Sickone October 4 2012 5:57 AM EDT

As for the speed up from CPU to GPU, i far from been a expert on video encoding, i dont know if current software make proper use of AVX or where is the bottleneck and if its use FP32 or FP64 and if the decrease in precision on the GPU have a impact on the quality of the video.

The only difference lies in the options you can select for encoding that have been programmed until now in either CUDA, DirectCompute or even as a shader.
Integration of the existing software on non-dedicated-for-video-encoding hardware (i.e. GPUs) is fairly slow, and there actually are quite a few dedicated hardware solutions (every newer video camera and even some phones have such a dedicated video encoding chip for realtime power-efficient compression, but with as good as no manually changing options whatsoever, each setting is hard-coded at the chip design stage - at most you can hope to get to select from a handful of available presets).

For date encryption if you are using AES128/256 like what most SSD are encrypt with a CPU is a lots faster 2X overall (newer model exception to I3).
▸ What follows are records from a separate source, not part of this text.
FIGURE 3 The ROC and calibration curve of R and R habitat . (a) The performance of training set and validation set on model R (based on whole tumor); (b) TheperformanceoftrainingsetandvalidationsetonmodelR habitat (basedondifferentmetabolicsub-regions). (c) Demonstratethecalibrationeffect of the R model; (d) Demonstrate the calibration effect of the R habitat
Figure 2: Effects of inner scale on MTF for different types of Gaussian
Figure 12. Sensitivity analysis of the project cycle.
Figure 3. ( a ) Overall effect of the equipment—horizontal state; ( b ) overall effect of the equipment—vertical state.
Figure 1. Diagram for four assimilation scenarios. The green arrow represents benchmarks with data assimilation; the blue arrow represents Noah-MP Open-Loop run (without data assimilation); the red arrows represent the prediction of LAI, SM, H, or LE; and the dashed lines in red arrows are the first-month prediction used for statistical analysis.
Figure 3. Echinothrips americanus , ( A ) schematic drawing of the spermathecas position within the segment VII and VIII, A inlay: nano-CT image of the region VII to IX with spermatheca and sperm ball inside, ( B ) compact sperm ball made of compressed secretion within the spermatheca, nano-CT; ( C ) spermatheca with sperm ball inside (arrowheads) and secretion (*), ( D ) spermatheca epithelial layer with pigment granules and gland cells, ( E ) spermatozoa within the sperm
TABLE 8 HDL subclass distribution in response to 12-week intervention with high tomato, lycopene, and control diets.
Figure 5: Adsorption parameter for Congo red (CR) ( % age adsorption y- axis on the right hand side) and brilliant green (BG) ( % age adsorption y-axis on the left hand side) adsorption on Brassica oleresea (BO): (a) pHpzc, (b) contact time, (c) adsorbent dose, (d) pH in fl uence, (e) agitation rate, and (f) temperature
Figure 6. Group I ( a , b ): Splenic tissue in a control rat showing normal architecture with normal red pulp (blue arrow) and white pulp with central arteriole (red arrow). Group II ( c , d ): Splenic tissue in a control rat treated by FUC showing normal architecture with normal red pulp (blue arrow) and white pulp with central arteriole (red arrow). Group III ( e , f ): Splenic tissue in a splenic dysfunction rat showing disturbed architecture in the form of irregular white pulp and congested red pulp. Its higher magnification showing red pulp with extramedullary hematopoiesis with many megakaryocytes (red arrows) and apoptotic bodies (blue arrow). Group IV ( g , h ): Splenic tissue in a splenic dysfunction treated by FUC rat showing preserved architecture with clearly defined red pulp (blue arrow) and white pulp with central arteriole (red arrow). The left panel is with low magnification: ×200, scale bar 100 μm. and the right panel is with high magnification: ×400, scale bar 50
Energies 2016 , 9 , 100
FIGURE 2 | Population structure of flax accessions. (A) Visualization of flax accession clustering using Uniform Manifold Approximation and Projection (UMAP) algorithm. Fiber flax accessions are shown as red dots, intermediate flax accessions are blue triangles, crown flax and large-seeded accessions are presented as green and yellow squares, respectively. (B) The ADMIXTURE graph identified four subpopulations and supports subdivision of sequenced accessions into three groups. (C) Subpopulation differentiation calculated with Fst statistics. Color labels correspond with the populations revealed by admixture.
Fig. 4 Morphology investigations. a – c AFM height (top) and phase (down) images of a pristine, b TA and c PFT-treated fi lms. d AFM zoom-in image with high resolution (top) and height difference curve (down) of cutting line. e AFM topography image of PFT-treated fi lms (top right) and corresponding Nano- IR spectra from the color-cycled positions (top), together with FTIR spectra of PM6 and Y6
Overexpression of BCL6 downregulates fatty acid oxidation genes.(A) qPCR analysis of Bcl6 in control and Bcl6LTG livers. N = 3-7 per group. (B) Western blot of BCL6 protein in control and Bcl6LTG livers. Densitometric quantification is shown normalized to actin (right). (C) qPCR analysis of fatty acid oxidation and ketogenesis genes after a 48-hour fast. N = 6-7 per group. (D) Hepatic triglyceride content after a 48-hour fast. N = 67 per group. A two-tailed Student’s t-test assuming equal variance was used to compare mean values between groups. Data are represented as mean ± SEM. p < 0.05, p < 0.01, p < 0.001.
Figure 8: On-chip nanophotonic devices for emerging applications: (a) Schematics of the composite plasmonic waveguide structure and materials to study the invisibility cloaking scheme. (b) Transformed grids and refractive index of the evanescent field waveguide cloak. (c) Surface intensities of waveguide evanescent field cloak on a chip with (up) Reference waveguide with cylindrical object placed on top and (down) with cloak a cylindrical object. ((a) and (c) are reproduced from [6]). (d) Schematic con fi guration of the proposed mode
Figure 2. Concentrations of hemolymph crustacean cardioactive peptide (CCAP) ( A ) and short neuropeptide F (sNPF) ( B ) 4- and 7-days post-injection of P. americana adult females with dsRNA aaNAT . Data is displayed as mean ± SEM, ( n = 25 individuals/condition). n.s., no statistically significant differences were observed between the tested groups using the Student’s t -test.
That's only because they actually added another slice of hardware on the chip, which is separate from the CPU (just like the integrated graphics is on Intel processors) which handles encryption separately.
Purely software encryption/decryption on the exact same chip (one that has dedicated hardware encryption/decryption bits inside) is many times slower.

Duke October 16 2012 10:28 AM EDT

http://www.hardware.fr/articles/828-1/encodage-h-264-cpu-vs-gpu-nvidia-cuda-amd-stream-intel-mediasdk-x264-test.html

I far as i know its the most advance benchmark quality test for H.264 and X.264.

QBsutekh137 October 16 2012 2:55 PM EDT

I have used HandBrake to digitize all of my movie and TV DVDs (no Blu-Ray). Works pretty well on my iMac. It has options for sound channels (like 5.1 AC3 passthru), subtitles, and some nice templates (and you can save your own.

No idea bout performance relative to other products, as HB is the only thing I have used. I have MP4 encoded around half a terabyte of stuff which is then saved to my Network Area Storage (spelled out for benefit of the spell checker restrictions) for backup and DLNA sharing.